Trump'ın yaklaşımı meyvesini verdi. Sadece dört ay önce Birleşik Krallık savunma ve güvenlik harcamalarını gayri safi yurt içi hasılasının (GSYH) yüzde 2,3'ünden yüzde 2,5'ine çıkaracağını açıkladı. Geçen ay NATO zirvesinde bu rakam yüzde 5'e yükseldi ve diğer tüm NATO üyelerinin yakında ulaşacağı büyük bir artış oldu.

University College London'da siyaset bilimi profesörü olan Julie Norman şöyle diyor: “Gün be gün ne olacağını bilmek çok zor. Trump'ın yaklaşımı her zaman bu olmuştur. Trump değişken mizacını transatlantik savunma ilişkilerini değiştirmek için başarıyla kullandı. NATO Genel Sekreteri Mark Rutte'nin geçen ay Lahey'deki NATO zirvesinde Trump'a hitaben söylediği gibi (On yıllardır hiçbir başkanın başaramadığı bir şeyi başaracaksınız) bazı Avrupalı liderler Trump'ın desteğini sürdürmek için ona dalkavukluk ve yağcılık yapıyor.”

Düşmanların dokunulmazlığı

‘Deli adam teorisi’ müttefikler üzerinde işe yarayabilirken, düşmanlar üzerinde işe yaramıyor gibi görünüyor. Rusya Devlet Başkanı Vladimir Putin, Trump'ın yaklaşımından etkilenmemeye devam ediyor. Perşembe günü yaptıkları telefon görüşmesinin ardından Trump, Putin'in Ukrayna'ya karşı savaşı sona erdirme konusundaki isteksizliğinden duyduğu ‘hayal kırıklığını’ dile getirdi.

BBC'ye göre Trump, İran'da tabanına ABD'nin Ortadoğu'daki ‘sürekli savaşlara’ müdahil olmasına son vereceği sözünü verdi. Ancak ikinci döneminin şu ana kadarki ‘en öngörülemez’ tercihiyle İran'ın nükleer tesislerini vurdu. Asıl soru şu: Bu karar istenilen sonuca ulaşacak mı?

Birleşik Krallık eski Dışişleri Bakanı William Hague, bu kararın tamamen ters etki yaratacağına ve İran'ın nükleer silah edinme olasılığını arttıracağına inanıyor.

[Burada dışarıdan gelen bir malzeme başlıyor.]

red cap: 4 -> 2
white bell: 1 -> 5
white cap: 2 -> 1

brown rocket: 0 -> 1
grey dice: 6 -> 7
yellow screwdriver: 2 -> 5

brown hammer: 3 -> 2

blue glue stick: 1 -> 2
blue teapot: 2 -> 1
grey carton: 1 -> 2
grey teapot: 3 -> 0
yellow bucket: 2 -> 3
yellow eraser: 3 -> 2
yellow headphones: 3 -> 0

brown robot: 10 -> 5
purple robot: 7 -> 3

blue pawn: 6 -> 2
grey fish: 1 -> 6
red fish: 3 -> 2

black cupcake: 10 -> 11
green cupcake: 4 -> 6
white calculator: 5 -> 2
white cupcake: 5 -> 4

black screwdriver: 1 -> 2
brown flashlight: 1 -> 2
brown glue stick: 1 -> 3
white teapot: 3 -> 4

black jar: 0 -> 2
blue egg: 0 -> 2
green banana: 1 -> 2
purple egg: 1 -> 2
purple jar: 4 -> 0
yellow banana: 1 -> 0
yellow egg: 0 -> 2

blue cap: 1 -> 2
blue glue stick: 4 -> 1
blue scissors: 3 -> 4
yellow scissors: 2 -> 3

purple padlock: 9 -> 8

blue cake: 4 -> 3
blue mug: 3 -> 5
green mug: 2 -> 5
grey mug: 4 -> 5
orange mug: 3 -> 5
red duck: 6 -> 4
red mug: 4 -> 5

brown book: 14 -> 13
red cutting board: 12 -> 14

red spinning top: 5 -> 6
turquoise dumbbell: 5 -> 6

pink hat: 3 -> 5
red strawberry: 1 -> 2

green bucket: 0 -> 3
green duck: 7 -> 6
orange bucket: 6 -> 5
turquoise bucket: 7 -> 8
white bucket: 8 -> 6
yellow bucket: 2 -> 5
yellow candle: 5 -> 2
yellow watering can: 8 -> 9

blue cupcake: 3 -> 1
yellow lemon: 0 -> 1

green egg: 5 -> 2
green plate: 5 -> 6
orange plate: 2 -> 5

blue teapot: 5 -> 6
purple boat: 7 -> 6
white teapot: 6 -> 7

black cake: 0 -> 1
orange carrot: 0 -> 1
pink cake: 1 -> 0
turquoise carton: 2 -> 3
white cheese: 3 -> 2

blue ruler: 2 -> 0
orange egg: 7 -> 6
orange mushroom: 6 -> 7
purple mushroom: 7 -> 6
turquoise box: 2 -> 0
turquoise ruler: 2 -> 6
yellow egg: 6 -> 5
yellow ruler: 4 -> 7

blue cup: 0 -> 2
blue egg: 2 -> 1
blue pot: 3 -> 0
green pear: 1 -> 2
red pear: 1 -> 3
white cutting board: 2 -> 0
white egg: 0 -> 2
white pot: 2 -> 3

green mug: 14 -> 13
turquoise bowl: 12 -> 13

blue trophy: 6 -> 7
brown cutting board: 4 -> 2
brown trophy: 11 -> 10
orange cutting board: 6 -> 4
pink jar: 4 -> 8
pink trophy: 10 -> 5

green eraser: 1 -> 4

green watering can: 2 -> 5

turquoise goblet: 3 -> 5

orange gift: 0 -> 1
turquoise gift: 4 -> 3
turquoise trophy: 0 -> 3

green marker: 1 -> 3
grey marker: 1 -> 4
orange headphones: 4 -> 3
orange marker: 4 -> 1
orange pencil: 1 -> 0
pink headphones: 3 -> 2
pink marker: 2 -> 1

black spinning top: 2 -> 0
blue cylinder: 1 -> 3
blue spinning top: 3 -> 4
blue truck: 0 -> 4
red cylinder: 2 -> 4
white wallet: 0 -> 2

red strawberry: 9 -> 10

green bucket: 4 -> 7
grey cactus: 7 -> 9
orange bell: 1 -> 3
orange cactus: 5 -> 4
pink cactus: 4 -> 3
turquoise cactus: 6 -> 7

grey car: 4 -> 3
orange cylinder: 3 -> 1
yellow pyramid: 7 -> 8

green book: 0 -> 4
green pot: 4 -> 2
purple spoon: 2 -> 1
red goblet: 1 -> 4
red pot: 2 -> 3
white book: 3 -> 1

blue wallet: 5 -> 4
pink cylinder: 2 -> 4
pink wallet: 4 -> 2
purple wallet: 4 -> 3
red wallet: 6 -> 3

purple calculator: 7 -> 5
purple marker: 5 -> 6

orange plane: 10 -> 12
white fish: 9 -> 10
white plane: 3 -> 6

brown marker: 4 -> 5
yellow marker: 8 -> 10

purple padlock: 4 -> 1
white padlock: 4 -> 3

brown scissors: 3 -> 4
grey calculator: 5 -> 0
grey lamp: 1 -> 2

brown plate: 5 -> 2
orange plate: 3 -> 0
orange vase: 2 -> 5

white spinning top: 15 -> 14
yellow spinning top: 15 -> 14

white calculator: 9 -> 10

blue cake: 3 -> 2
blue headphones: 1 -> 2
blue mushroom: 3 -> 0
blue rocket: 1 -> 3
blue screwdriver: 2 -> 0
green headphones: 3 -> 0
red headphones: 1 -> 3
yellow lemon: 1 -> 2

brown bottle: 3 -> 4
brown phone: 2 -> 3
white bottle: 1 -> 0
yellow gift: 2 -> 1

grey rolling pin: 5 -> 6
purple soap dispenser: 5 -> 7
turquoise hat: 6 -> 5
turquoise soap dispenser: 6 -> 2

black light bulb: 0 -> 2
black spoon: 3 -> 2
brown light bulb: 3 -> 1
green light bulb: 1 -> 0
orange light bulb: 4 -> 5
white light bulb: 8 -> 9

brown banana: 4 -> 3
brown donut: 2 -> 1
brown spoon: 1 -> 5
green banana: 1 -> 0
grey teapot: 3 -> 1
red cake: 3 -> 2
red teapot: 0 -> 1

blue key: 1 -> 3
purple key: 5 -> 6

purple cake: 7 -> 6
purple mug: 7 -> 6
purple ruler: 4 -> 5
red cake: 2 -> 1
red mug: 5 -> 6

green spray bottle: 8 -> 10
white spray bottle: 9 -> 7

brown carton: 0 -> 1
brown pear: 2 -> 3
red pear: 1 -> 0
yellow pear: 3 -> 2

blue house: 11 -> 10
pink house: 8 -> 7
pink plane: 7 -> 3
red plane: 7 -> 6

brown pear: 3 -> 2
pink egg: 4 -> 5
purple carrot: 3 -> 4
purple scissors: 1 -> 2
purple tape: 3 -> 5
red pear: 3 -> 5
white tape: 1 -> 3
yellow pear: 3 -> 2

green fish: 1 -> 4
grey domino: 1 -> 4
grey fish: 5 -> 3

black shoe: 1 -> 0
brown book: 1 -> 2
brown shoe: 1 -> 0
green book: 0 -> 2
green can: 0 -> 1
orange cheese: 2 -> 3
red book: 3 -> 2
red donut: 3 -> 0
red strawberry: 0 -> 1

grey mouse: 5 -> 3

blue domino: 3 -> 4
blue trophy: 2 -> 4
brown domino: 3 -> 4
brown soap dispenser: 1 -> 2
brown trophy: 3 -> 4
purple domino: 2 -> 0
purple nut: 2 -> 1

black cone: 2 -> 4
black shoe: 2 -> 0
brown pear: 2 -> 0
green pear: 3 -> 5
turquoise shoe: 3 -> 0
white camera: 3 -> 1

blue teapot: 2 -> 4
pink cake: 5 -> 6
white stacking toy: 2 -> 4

Notre Dame Üniversitesi'nde uluslararası ilişkiler profesörü olan Michael Desch de bu görüşe katılıyor. “Bence artık İran'ın nükleer silah peşinde koşma kararı alması çok muhtemel” diyen Desch'e göre Trump'ın yaklaşımı şu ana kadar düşmanlar nezdinde ters tepti.